ASSIGNED TASK 1:
Answer these from the article about the canceled Seagull production:
(a) Whose adaptation of the Chekhov play was the Mainstage using?
(b) Which character did Simon Stringer ’23 play?
(c) Until what point did the director say she would keep running rehearsals as normal?
ASSIGNED TASK 2: Write the next few paragraphs of the article about the canceled Seagull production, picking up after its last sentence.

DOCUMENT PASSAGE:
_ _ _ _ _

Leaving campus in the middle of the semester has left countless parts of the Hamilton experience unfulfilled: championships cancelled, thesis research halted, and friendships cut short by social distancing. The Theatre Department has adapted to the cancellation of its spring Mainstage by creating a new project titled “The Seagull You Never Saw.”
The mainstage play was originally
The Seagull
, a Chekhov classic in an adaption by Anya Reiss, directed by Professor of Theatre Jeanne Willcoxon. The play revolves around the unattainable love and betrayal among four protagonists: brooding playwright Konstantin (Jack Clark ’21), his aspiring actress Nina (Ndanu Mutisya ’21), Konstantin’s mother and aging actress Irina Arkadina (myself, Sarah Gyurina ’22), and her lover, the famous writer Boris Trigorin (Ben Leit ’22).
The play follows the characters as they are isolated at Judge Petrusha Sorin’s (Will Kaback ’20) estate in the countryside, where poor teacher Medvenko (Simon Stringer ’23) covets Masha (Ashley Huntington ’20), who in turn yearns for Konstantin’s love. Masha’s mother, Polina (Rebekah Fowler ’21) is dissatisfied with her marriage to Shamrayev (William Benthem de Grave ’20) and instead loves Dorn, the doctor (Robbie Lane ’20). The cycles of unrequited love are plentiful and sorrowful.
The day that the first of the NESCAC schools began announcing their decisions to close, panic circulated around the campus. My fellow actors and I were anxious and our rehearsals felt moot — what’s the point if we might not come back?
Yet our director, Jeanne Willcoxon, told us that until President Wippman officially announced the cancelling of on-campus learning, she would continue to run rehearsals as normal. “I was full-steam ahead with our live performance,” she wrote to me. “We were just getting to the place where we really dig into the life of the play.”
So when Wippman announced that classes would shift to remote learning following break, the cast and crew felt brokenhearted — especially the seniors, who would never again experience a Hamilton Mainstage.

_ _ _ _ _

DATA EXCERPTS:
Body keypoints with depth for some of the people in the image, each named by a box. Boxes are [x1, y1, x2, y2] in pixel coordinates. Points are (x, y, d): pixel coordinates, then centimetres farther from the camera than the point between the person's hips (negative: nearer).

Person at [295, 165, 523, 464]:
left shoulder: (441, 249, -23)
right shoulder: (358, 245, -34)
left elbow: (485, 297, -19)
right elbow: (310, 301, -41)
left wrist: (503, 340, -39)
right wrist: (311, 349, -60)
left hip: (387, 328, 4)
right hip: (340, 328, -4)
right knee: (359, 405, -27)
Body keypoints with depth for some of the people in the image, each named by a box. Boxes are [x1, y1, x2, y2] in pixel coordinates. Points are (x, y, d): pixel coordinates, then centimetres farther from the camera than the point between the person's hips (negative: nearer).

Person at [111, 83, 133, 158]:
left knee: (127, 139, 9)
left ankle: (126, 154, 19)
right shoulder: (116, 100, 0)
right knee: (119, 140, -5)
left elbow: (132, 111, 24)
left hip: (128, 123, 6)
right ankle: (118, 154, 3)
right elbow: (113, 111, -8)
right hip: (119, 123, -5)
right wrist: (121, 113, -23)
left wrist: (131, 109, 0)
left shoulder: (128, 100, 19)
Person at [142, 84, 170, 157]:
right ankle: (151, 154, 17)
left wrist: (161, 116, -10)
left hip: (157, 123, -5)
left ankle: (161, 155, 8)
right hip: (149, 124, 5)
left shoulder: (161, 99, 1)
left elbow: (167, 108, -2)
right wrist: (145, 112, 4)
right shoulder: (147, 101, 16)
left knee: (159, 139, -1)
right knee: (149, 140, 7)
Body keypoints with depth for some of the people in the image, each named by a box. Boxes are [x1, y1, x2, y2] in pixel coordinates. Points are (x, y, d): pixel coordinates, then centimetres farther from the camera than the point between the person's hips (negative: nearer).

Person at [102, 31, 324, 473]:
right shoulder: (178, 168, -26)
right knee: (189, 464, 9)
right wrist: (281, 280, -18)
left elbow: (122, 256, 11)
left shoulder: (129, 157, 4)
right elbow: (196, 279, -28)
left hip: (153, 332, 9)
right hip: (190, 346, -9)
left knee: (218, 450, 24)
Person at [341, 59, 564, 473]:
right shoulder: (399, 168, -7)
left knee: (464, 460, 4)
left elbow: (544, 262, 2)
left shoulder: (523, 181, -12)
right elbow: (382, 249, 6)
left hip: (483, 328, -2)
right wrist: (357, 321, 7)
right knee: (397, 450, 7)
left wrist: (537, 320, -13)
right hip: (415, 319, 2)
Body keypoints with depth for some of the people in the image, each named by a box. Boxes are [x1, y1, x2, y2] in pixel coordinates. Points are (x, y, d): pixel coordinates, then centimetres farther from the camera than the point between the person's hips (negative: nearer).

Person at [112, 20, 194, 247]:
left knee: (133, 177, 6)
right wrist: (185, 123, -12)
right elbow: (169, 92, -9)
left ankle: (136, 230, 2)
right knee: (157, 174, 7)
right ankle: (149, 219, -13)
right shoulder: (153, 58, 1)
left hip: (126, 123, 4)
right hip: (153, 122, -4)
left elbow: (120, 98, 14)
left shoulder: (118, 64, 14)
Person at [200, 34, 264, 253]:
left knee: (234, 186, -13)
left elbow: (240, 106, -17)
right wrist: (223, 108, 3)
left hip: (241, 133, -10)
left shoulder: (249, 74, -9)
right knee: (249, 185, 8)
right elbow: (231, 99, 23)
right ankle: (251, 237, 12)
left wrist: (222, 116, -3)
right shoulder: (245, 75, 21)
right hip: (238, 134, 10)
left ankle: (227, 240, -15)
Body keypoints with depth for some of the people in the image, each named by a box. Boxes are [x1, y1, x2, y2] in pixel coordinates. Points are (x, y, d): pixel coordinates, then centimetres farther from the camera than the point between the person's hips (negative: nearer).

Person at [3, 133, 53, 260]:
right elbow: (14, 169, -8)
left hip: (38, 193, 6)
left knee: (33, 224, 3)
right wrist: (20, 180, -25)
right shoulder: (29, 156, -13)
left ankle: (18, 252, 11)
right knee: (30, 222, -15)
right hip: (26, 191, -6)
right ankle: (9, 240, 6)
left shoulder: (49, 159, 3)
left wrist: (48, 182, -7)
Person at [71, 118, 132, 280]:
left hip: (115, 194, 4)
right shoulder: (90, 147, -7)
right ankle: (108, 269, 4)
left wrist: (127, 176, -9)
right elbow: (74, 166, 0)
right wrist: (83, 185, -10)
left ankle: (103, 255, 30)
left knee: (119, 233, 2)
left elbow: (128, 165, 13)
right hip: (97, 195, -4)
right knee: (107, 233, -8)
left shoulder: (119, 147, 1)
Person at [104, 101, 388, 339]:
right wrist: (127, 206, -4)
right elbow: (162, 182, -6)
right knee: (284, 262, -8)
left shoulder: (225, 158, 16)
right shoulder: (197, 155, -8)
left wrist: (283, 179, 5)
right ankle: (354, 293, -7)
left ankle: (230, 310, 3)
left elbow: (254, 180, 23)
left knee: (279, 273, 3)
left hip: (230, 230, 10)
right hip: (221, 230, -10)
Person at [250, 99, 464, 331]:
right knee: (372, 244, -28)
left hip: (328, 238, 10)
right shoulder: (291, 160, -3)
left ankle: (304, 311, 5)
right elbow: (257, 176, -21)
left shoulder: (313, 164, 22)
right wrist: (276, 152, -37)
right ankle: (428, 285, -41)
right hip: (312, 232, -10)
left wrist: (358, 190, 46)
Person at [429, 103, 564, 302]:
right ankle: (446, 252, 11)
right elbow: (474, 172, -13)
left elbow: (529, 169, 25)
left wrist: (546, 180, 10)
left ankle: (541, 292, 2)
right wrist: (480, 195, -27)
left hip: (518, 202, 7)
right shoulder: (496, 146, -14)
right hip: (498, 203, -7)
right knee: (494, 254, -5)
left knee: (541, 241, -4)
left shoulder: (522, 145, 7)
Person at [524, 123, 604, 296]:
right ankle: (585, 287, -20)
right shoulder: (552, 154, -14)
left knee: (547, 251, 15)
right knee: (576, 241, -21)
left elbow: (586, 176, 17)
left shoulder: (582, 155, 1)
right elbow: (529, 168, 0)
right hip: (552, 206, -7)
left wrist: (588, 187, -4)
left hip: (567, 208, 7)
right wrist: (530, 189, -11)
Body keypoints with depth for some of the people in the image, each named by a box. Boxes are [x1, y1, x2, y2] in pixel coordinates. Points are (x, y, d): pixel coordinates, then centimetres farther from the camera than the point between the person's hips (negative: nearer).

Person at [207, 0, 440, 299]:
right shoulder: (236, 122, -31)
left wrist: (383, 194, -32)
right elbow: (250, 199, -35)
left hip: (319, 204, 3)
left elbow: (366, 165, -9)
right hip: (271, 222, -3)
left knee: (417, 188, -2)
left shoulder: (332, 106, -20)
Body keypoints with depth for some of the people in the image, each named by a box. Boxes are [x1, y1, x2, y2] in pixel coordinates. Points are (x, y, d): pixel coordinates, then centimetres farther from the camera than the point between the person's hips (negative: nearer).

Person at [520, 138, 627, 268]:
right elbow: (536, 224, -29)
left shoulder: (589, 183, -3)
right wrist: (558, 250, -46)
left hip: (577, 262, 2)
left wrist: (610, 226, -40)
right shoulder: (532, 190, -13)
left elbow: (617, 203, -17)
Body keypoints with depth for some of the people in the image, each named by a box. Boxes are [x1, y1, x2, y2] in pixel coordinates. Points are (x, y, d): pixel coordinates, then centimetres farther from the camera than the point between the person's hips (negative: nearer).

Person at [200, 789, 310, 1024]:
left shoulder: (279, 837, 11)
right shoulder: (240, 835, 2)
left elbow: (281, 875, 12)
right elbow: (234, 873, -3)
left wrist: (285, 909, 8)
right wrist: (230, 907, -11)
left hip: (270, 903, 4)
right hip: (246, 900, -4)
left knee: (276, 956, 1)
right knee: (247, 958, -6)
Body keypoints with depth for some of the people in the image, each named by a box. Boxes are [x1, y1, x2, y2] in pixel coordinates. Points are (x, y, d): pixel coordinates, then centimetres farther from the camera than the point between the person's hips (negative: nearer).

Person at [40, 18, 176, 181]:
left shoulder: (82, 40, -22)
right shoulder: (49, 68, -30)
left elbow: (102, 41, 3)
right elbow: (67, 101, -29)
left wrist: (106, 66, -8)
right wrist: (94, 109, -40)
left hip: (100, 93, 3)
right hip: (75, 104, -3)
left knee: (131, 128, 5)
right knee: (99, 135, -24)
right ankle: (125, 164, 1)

_ _ _ _ _

EXERCISE OUTPUT 1:
(a) Anya Reiss's.
(b) Medvenko, the poor teacher.
(c) Until President Wippman officially announced the canceling of on-campus learning.

EXERCISE OUTPUT 2:
“I was devastated when the performance couldn’t happen,” assistant director Maggie Luddy ’20, wrote. “This was my last Mainstage and not getting to finish it out was definitely upsetting.” Willcoxon cancelled rehearsal that day and the cast and crew unofficially met together one last time to commemorate the production.
But as the saying goes, the show must go on. Pondering a solution, Willcoxon wrote, “I was outside of KSTA thinking and suddenly the thought came into my head of ‘The Seagull You Never Saw.’”
She brought her idea to the production team, which included Production Manager Jeff Larson, set designer Sara Walsh, costume designer Julia Perdue, Stage Manager Maddie Cavallino ’21, and lighting designer Duncan Davies ’21. to come up with a game plan.
Their collaborative vision was to create an online, multimedia project comprising all the parts of the play and aspects of its story that the audience does notnormally see: love letters or voicemails between characters, snippets of characters’ habits on video, and video sequences of different moments within the play.
“What was important to all of us was that this is not
The Seagull
,” Willcoxon wrote. “ It is something else that connects to and is inspired by the
Seagull
, the work we have done on the
The Seagull
, and this present moment in which we find ourselves; in particular, for us, the loss of our production.”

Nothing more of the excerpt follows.